From pole position, Team Penske-Chevrolet’s McLaughlin launched away from pole with teammate Power firmly in his slipstream, but Christian Lundgaard was haunting them, and went around the outside of Power into second, while Pato O’Ward, the highest started on the harder Firestone primaries, passed Alex Palou to grab fourth ahead of the Chip Ganassi Racing-Honda.
Behind Palou, David Malukas bounded up to sixth ahead of Felix Rosenqvist, and Andretti Autosport’s primary runners Colton Herta and Alexander Rossi.
One driver struggling to get his tires up to temperature was Josef Newgarden who slipped from his penalized eighth place down to 11th by Lap 4, behind Graham Rahal.
By Lap 6, McLaughlin had a three second lead over Lundgaard, with Power running a further 1.1sec adrift but 1.7sec ahead of O’Ward, who was working hard to keep his harder-tired car ahead of the menacing-looking Palou and Malukas. Scott Dixon had made his way up to 14th, but Ganassi teammate Marcus Ericsson slipped to 19th.
Dixon, who had started on primaries, pitted on Lap 13, while Newgarden stopped a lap later. Perhaps surprisingly, Palou also pitted at the end of Lap 15, as did Rinus VeeKay of Ed Carpenter Racing-Chevrolet.
Power pitted from third at the end of Lap 17 and took on a set of scuffed reds, while O’Ward pitted a lap later to take on his first set of reds.
McLaughlin went to Lap 21 before pitting, with Lundgaard stopping a lap later, but a slight delay on the refueling and some strong out-laps from Power meant he emerged behind the #12 Penske.
McLaughlin’s lead over the yet-to-stop Ericsson was five seconds by Lap 28 of the 110, with Power having to work hard not to get too close to Ericsson whereby he might burn up his tires but also keep Lundgaard in his mirrors. RLL’s great Dane was five seconds clear of O’Ward, who had 2.3sec margin over Palou.
That early stop for reds had worked out well for Newgarden who was now seventh ahead of Rahal, Herta and Rossi, while early stopping had also seen Dixon move up to 11th, barely holding off VeeKay.
Ericsson finally pitted at the end of Lap 31, but the tactic hadn’t worked out well, and he was down in 18th, where he started. Meanwhile Power now had a near-eight-second deficit to McLaughlin, and was 1.4sec ahead of Lundgaard, who was being gradually gained on by O’Ward.
By Lap 40, the major track action was the squabble between Palou, Newgarden and Rahal over fifth place, and on Lap 42 down the back straight Newgarden made a very clean move into Turn 10 to snag fifth, leaving the Ganassi driver struggling to fend off Rahal. His efforts succeeded for just a lap, as the RLL driver zoomed past him at the exact same place. Palou then pitted.

WRITTEN REQUEST:
List every racing team named in the race report above, using the form of each name as it appears.

A run of records
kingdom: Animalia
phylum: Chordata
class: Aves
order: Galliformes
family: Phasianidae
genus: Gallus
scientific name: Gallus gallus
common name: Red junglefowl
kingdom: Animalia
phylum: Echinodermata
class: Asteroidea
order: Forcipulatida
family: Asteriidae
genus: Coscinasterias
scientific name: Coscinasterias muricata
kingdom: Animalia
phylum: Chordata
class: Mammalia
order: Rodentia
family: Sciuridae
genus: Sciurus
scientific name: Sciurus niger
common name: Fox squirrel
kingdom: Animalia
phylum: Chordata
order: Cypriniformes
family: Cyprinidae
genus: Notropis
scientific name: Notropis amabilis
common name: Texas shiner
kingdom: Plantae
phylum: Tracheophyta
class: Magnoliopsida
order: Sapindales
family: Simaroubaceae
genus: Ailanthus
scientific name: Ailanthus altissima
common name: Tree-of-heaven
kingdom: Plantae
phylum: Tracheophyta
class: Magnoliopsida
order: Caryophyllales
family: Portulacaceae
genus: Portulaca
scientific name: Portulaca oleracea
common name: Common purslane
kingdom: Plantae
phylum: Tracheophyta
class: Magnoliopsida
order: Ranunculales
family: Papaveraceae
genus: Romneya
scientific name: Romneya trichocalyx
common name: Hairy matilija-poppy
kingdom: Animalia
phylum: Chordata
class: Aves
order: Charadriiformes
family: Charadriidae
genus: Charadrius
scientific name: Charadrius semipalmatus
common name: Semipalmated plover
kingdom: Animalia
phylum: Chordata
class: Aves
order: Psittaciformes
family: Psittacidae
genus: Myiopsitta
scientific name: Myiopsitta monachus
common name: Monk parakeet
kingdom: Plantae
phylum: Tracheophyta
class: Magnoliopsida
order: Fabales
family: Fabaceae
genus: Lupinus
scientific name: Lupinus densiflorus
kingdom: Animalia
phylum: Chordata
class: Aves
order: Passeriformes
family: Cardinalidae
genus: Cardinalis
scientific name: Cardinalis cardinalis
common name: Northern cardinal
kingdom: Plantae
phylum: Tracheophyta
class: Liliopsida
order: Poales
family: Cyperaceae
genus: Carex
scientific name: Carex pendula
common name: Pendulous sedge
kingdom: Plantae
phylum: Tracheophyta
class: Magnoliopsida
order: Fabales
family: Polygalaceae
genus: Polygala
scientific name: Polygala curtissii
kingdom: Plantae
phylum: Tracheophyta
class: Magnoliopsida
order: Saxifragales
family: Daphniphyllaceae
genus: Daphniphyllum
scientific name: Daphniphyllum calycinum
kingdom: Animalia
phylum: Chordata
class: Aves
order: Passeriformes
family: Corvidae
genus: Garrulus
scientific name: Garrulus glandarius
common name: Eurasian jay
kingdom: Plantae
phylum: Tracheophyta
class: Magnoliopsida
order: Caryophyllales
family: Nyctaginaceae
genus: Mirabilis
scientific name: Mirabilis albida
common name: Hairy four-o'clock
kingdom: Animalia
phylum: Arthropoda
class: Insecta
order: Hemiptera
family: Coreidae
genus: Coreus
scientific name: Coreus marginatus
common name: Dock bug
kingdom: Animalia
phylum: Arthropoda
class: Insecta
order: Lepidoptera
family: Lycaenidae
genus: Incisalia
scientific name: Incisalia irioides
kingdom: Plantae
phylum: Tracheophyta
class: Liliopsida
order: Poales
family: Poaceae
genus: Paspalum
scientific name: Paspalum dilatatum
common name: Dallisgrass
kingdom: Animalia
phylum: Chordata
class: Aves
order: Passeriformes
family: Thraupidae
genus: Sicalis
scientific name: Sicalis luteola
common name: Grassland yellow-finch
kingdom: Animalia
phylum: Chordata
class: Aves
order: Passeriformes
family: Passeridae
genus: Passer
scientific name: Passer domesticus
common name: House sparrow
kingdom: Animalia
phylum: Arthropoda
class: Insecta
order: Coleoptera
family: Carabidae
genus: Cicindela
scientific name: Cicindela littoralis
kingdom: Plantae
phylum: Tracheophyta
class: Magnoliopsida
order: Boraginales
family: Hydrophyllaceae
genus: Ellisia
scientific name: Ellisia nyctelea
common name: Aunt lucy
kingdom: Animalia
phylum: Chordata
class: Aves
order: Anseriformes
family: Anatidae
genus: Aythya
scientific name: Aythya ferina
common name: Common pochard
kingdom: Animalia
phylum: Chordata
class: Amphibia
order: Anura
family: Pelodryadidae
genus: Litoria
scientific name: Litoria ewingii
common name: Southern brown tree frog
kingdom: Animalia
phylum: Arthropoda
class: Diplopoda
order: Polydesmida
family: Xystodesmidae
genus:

OUTPUT FOR THIS TASK:
Team Penske-Chevrolet
Chip Ganassi Racing-Honda
Andretti Autosport
Ed Carpenter Racing-Chevrolet
RLL